_Text section_
----
Wednesday, October 5, 2011

A Time To Sit and Think

 Here is a short video tour of my completed cabin in the woods of Maine.


I came back to New England with goals. I remember the zeal and enthusiasm I toted around Seoul before I left, but now see them as tarnished with anxiety and open wounds. I wanted to heal, and I did, but it was not the lofty, romantic scenes I imagined from afar that applied the sutures. Instead it was the element behind the ideas that let me heal. I found a new way to heal; passively. I sat, and thought whenever I wanted to for 3 months. I didn't force it, I let the memories, questions, and acceptance come to me through time. Someone said to me that they hoped my cabin was everything I imagined. It wasn't, it isn't. It's an actual physical place where I have sat, and healed, and finally tired of. My life inside it was entirely different from what I had imagined, but it accomplished a lot of what I hoped it would.

Let's see how I've done on life goals I set prior, then onto the cabin details.
"I have a set a few tasks for myself to begin. There are as follows;"

"* Re-connect with the people I love."   Definitely have done that.

"* Build a small cabin on family land in the woods of Maine to....
[Spend a couple of months there healing body, mind and soul.
Enjoy the process of creating.
Re-connect with the natural world.]"
   I found that I didn't have to "re-connect' with nature. I just had to sit and think. The connection was never gone, it was just obstructed by stress and cement. One of the things that helped me heal the most was the effect of the colors around me that made me feel lighter, content, and healed. I have a shotgun in my cabin -or 'shack' as it has been dubbed by my local friend- and I've spent a good deal of cathartic time shooting clay pigeons. Please don't ask me why it helps, for it's probably due to some part of human nature I dislike or perhaps some conditioning from growing up in Maine. I have to admit, I don't hate guns, I like them. I hate the way people use guns or any other means to destroy lives. I have a gun for two reasons. 1) preservation of the 2nd amendment, 2) protection from things which most likely only exist in my head. The release of pressure that resulted from shooting down floating, orange discs was an unexpected bonus.
----
_Stored data_

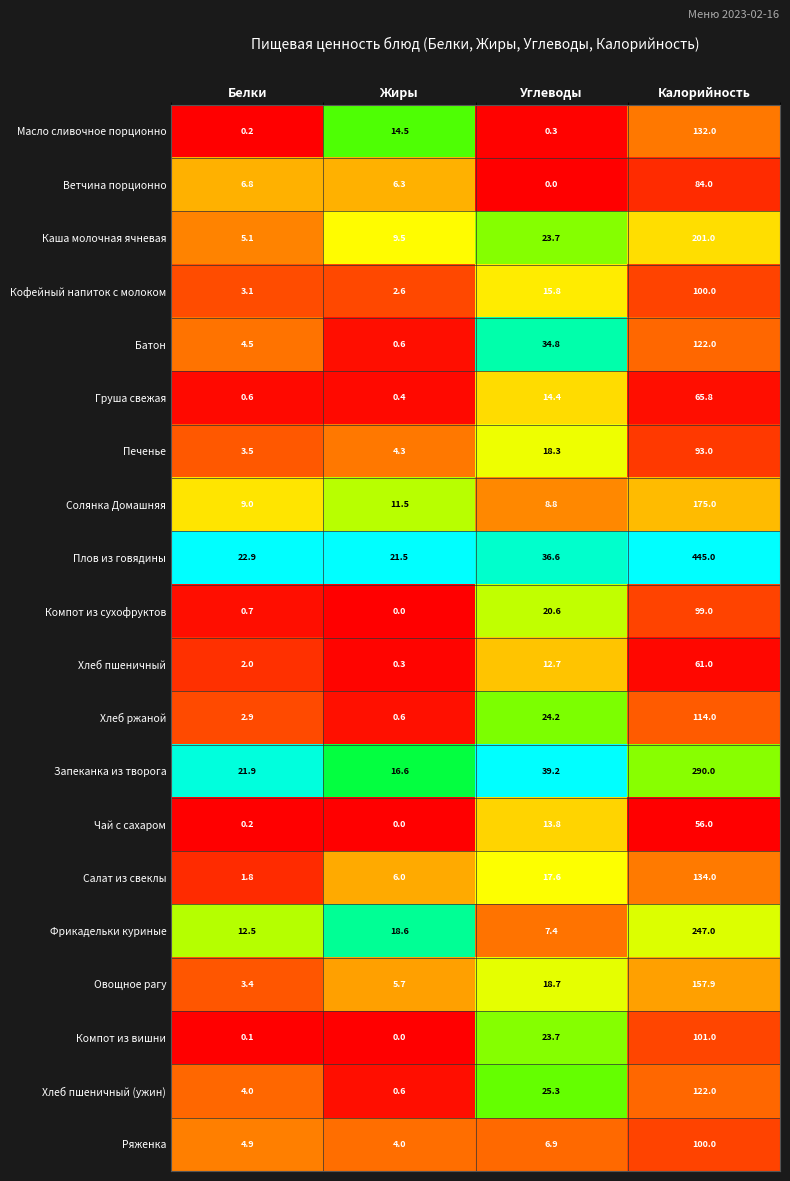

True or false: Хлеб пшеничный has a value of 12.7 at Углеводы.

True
----
_What you will do_
(1) List each aim that the cabin post gives for building a small cabin on family land in the woods of Maine.
(2) Pick up the cabin post after its final sentence and keep writing it.

_Expected responses_
(1)
- Spend a couple of months there healing body, mind and soul.
- Enjoy the process of creating.
- Re-connect with the natural world.

(2)
"* Spend time at D-acres Organic Permaculture Farm & Educational Farmstead to...
[Learn anything and everything I can about sustainable agriculture, forestry, green building, clean energy, community, and friendship]" 
  Sadly, this didn't work out, but I did learn how to cut my water and electricity waste down considerably. During August,  I used roughly 16-17 gallons of water for washing and drinking per week. That is less than you use to brush you teeth if you leave the water running while you brush.

"* Read and write like a fiend."   I was most surprised that I didn't read or write all that much, in fact I read less than I did when I was teaching. I did write, but it was much different than I anticipated. I'm not writing quickly, but much more carefully than previous attempts.

"* Move to an urban environment bringing these skills, feelings and a healthy state of mind in order to determine if I can live there with MUCH less impact on the planet, without sacrificing my happiness, and subtly spread these ideas. )"   We'll seeeeeeeeeeee.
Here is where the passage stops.